Introduction: The Pros and Cons of Magnesium Citrate

Magnesium citrate is a popular over-the-counter supplement that has gained traction for its numerous benefits. As a vital mineral, magnesium plays an essential role in our bodies, contributing to proper nerve function, energy production, and muscle health. Many individuals find that magnesium citrate supplementation can help them with constipation and improve their overall bowel movements.


However, as with any supplement, it’s essential to consider the potential side effects that may arise from using magnesium citrate. This article aims to provide you with valuable information on the top 10 side effects of this supplement, allowing you to make a well-informed decision about whether it’s the right choice for you.

The Pros and Cons of Magnesium Citrate


In the following sections, we’ll delve into each side effect, discuss its causes, and offer some helpful tips on how to manage or avoid them. By the end of this article, you should have a clearer understanding of the potential risks associated with magnesium citrate and be better equipped to decide if it’s a suitable addition to your health routine.

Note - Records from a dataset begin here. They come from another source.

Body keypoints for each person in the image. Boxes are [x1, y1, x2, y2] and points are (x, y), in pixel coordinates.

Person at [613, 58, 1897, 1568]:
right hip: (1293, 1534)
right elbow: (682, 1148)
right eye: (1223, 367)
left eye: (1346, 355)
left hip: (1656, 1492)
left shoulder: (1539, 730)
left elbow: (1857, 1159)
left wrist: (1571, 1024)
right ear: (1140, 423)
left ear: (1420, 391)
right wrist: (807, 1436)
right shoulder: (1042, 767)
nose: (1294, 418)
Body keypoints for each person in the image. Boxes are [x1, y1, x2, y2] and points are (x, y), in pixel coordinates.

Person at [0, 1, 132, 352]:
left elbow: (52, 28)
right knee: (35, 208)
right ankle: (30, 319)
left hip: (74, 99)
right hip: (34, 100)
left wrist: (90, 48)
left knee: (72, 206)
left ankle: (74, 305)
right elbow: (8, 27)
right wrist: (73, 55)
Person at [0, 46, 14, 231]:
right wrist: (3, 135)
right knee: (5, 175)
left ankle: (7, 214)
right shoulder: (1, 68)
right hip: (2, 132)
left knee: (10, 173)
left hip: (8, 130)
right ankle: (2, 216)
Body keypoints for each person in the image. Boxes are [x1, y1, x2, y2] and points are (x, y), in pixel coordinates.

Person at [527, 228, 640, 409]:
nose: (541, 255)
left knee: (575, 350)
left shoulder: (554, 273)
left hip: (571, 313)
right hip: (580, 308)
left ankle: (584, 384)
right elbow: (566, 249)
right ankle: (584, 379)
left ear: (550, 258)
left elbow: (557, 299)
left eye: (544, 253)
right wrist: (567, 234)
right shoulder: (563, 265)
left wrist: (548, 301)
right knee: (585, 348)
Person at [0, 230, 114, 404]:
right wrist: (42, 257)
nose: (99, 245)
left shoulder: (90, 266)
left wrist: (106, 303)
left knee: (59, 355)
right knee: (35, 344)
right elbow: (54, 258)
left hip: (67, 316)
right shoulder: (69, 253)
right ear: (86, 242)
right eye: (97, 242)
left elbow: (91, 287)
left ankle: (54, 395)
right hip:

1. Diarrhea and Abdominal Discomfort: A Common Side Effect of Magnesium Citrate

Diarrhea is one of the most prevalent side effects of magnesium citrate, often accompanied by abdominal discomfort or cramping. (1) This issue stems from the supplement’s laxative effect, which stimulates bowel movements by drawing water into the intestines.

To minimize this side effect, consider starting with a lower dose and gradually increasing as needed. This approach allows your body to adjust to the supplement and may help reduce the severity of diarrhea. Additionally, ensure that you stay hydrated by drinking plenty of water.

Abdominal discomfort, on the other hand, can be managed by paying attention to your body’s cues. If you notice that cramping worsens after taking magnesium citrate, you may want to reduce the dosage or consider alternative forms of magnesium, such as magnesium glycinate or magnesium malate, which may be gentler on the stomach.